[Opening GIVEN DATA section]
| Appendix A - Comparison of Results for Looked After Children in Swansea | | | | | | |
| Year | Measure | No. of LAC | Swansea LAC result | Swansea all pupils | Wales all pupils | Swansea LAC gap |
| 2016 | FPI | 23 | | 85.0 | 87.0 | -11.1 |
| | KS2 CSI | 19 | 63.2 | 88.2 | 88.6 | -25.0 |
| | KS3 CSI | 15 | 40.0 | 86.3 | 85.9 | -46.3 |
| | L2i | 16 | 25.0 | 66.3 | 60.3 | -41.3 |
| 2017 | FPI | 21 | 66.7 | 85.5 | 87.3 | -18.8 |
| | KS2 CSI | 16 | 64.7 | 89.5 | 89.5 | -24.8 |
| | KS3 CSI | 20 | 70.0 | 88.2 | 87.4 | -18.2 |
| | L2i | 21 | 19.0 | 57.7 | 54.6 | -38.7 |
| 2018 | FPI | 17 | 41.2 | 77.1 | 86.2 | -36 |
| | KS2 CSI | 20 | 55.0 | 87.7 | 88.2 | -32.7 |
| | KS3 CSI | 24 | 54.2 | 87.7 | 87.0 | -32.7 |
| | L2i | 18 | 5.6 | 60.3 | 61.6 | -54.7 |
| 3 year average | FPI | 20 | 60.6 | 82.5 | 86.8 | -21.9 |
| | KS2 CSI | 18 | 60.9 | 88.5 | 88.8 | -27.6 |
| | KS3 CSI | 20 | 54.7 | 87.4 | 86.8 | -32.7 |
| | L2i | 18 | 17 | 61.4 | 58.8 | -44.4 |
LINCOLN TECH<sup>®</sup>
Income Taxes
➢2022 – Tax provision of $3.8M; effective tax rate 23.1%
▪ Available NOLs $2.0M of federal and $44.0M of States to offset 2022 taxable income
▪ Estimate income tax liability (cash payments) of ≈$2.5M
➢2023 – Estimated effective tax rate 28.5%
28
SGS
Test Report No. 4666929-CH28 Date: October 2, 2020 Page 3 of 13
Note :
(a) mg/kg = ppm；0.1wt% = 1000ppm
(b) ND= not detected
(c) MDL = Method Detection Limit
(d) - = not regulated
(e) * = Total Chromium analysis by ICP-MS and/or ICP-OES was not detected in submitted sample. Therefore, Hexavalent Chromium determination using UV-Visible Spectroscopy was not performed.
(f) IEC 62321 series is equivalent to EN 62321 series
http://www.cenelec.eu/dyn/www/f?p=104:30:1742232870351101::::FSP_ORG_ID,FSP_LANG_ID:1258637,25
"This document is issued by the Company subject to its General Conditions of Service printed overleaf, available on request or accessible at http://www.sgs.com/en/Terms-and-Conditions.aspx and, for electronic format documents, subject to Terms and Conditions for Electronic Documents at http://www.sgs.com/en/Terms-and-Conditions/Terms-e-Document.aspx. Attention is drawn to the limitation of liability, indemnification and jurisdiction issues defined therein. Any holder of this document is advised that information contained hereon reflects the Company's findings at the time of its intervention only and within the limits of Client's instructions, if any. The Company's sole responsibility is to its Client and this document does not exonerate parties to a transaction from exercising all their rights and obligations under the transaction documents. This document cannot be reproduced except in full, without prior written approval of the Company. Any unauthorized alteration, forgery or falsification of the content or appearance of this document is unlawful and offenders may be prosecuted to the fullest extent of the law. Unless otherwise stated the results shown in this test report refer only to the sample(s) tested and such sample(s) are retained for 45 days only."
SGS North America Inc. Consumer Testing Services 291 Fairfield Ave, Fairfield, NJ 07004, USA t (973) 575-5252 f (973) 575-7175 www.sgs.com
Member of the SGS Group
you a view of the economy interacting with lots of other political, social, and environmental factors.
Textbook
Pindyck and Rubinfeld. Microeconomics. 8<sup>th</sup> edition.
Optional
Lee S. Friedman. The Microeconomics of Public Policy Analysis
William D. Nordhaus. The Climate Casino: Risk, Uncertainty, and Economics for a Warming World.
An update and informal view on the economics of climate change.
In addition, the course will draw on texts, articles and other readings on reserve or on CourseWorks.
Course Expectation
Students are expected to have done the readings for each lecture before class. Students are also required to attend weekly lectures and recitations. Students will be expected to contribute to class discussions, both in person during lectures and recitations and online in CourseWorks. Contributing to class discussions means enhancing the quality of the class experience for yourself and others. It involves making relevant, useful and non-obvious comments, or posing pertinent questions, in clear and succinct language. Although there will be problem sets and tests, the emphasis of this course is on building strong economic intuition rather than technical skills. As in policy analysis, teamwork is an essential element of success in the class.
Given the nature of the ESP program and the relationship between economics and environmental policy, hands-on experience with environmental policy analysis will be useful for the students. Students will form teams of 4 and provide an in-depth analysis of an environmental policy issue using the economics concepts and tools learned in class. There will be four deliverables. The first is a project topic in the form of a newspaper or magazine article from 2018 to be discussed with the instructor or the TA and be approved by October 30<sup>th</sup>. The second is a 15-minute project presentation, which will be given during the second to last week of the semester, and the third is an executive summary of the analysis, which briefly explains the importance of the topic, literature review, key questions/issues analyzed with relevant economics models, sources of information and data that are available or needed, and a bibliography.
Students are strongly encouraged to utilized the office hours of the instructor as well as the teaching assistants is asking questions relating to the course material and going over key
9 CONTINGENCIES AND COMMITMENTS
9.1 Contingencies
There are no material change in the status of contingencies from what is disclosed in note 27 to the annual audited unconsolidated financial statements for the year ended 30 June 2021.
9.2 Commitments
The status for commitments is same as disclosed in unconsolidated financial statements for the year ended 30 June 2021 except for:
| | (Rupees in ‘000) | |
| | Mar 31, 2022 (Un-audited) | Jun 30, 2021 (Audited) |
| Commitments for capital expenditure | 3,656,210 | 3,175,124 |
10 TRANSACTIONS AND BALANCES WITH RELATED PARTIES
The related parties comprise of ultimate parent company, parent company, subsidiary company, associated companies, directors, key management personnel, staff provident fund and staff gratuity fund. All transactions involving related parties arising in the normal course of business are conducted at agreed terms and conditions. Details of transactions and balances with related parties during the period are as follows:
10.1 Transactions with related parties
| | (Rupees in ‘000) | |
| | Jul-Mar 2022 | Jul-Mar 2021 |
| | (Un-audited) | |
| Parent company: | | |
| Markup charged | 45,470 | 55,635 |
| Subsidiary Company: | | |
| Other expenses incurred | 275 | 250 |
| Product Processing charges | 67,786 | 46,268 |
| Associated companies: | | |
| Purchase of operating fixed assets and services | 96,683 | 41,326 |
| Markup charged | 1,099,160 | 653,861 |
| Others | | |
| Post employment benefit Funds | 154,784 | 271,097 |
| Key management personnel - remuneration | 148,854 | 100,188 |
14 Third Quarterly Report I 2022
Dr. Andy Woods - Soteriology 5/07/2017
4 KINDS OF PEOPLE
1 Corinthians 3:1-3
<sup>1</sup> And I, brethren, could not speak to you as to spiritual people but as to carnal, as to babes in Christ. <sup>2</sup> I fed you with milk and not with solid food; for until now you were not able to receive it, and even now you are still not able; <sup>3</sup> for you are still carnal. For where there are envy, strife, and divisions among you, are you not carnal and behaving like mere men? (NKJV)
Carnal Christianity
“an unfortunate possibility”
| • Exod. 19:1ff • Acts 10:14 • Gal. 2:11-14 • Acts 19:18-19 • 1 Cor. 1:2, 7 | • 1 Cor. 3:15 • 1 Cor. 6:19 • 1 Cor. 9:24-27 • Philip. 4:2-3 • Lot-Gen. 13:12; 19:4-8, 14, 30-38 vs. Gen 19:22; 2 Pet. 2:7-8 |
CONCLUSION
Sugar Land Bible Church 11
[Closing GIVEN DATA section]
## [TASK BRIEF]
Reproduce exactly the section above that begins at the line containing "3,656,210 | 3,175,124 |" and ends at the line containing "<sup>1</sup> And I, brethren, could", leaving out all other lines.

## [RESULT FOR THIS EXERCISE]
| Commitments for capital expenditure | 3,656,210 | 3,175,124 |
10 TRANSACTIONS AND BALANCES WITH RELATED PARTIES
The related parties comprise of ultimate parent company, parent company, subsidiary company, associated companies, directors, key management personnel, staff provident fund and staff gratuity fund. All transactions involving related parties arising in the normal course of business are conducted at agreed terms and conditions. Details of transactions and balances with related parties during the period are as follows:
10.1 Transactions with related parties
| | (Rupees in ‘000) | |
| | Jul-Mar 2022 | Jul-Mar 2021 |
| | (Un-audited) | |
| Parent company: | | |
| Markup charged | 45,470 | 55,635 |
| Subsidiary Company: | | |
| Other expenses incurred | 275 | 250 |
| Product Processing charges | 67,786 | 46,268 |
| Associated companies: | | |
| Purchase of operating fixed assets and services | 96,683 | 41,326 |
| Markup charged | 1,099,160 | 653,861 |
| Others | | |
| Post employment benefit Funds | 154,784 | 271,097 |
| Key management personnel - remuneration | 148,854 | 100,188 |
14 Third Quarterly Report I 2022
Dr. Andy Woods - Soteriology 5/07/2017
4 KINDS OF PEOPLE
1 Corinthians 3:1-3
<sup>1</sup> And I, brethren, could not speak to you as to spiritual people but as to carnal, as to babes in Christ. <sup>2</sup> I fed you with milk and not with solid food; for until now you were not able to receive it, and even now you are still not able; <sup>3</sup> for you are still carnal. For where there are envy, strife, and divisions among you, are you not carnal and behaving like mere men? (NKJV)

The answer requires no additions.